§ **WHAT IS NEEDED**
Each entry should be restated word for word, with all pictures left out.

————————

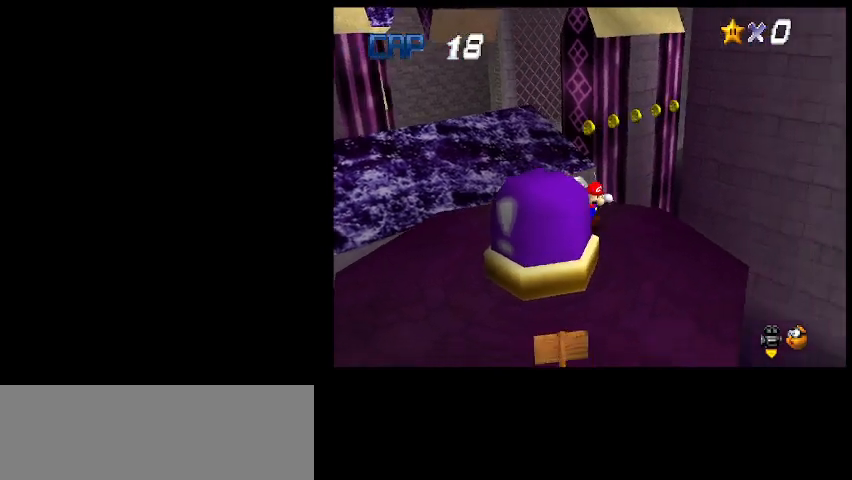
{"keys": [], "events": [[167, "down", "up"], [167, "right", "up"], [267, "down", "down"], [400, "down", "up"]]}
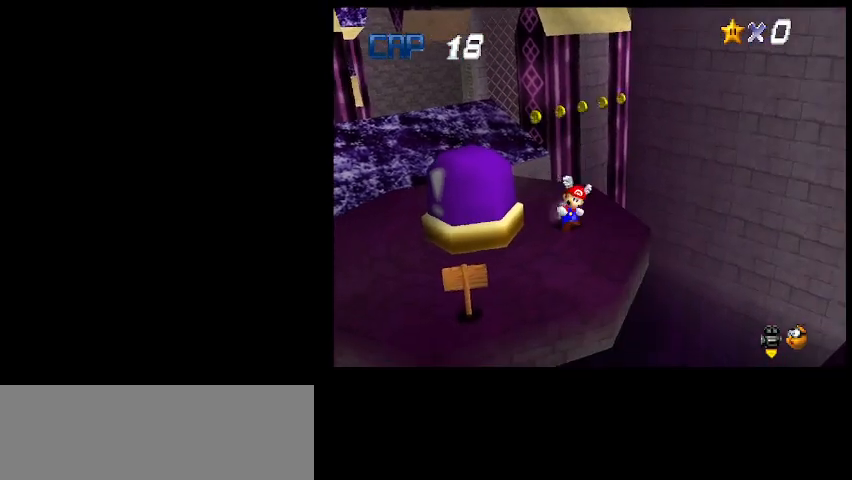
{"keys": [], "events": [[233, "page_down", "down"], [467, "page_down", "up"]]}
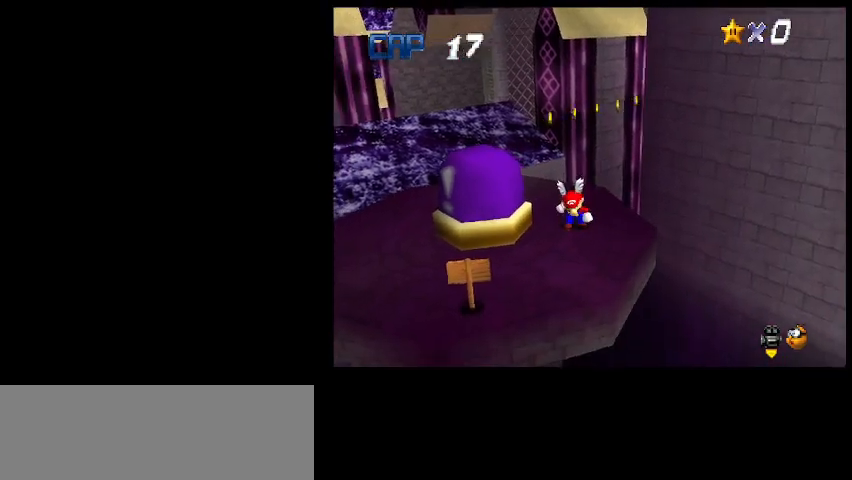
{"keys": ["z"], "events": [[367, "up", "down"], [433, "up", "up"], [500, "z", "down"]]}
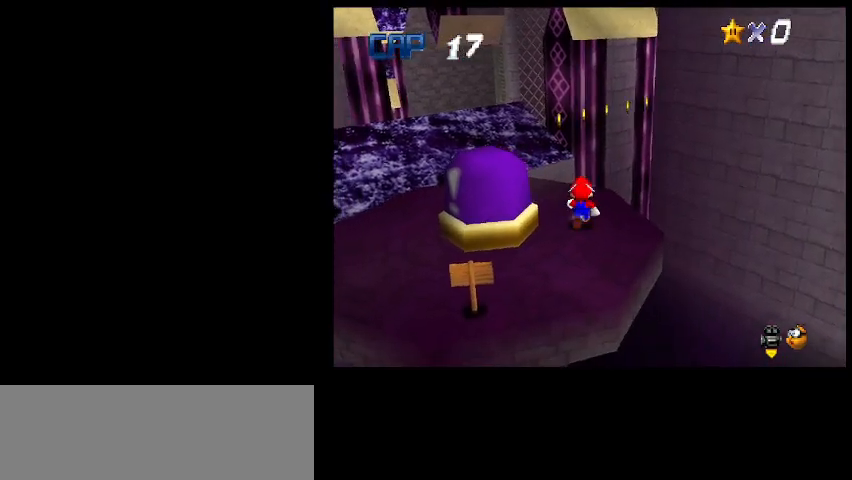
{"keys": ["down", "z"], "events": [[67, "down", "down"], [67, "right", "down"], [333, "right", "up"]]}
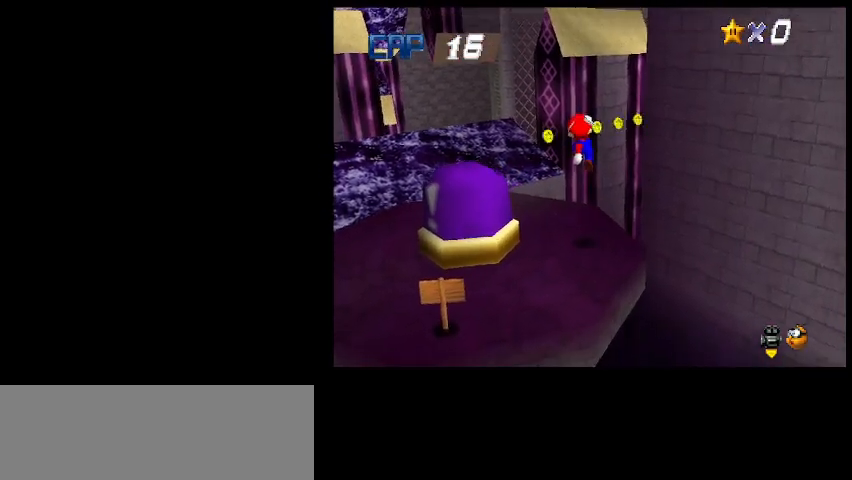
{"keys": [], "events": [[267, "down", "up"], [300, "z", "up"]]}
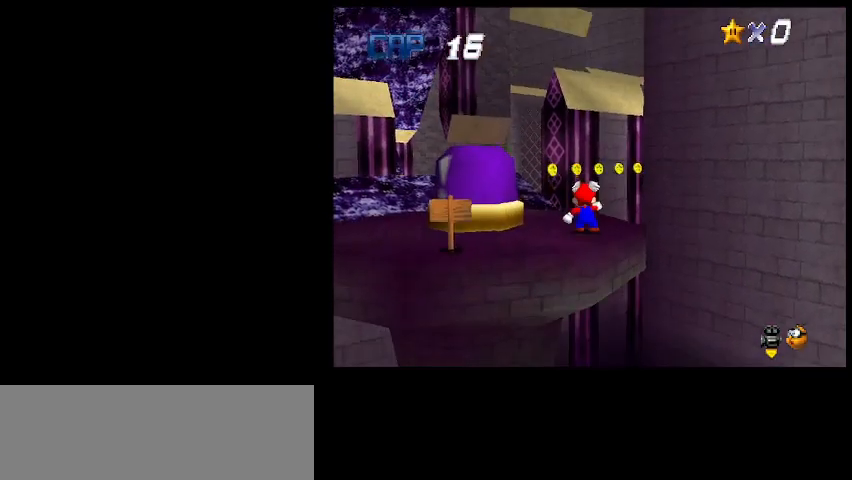
{"keys": ["right", "up"], "events": [[433, "up", "down"], [500, "right", "down"]]}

————————

§ **ANSWER FOR THE TASK**
{"keys": [], "events": [[167, "down", "up"], [167, "right", "up"], [267, "down", "down"], [400, "down", "up"]]}
{"keys": [], "events": [[233, "page_down", "down"], [467, "page_down", "up"]]}
{"keys": ["z"], "events": [[367, "up", "down"], [433, "up", "up"], [500, "z", "down"]]}
{"keys": ["down", "z"], "events": [[67, "down", "down"], [67, "right", "down"], [333, "right", "up"]]}
{"keys": [], "events": [[267, "down", "up"], [300, "z", "up"]]}
{"keys": ["right", "up"], "events": [[433, "up", "down"], [500, "right", "down"]]}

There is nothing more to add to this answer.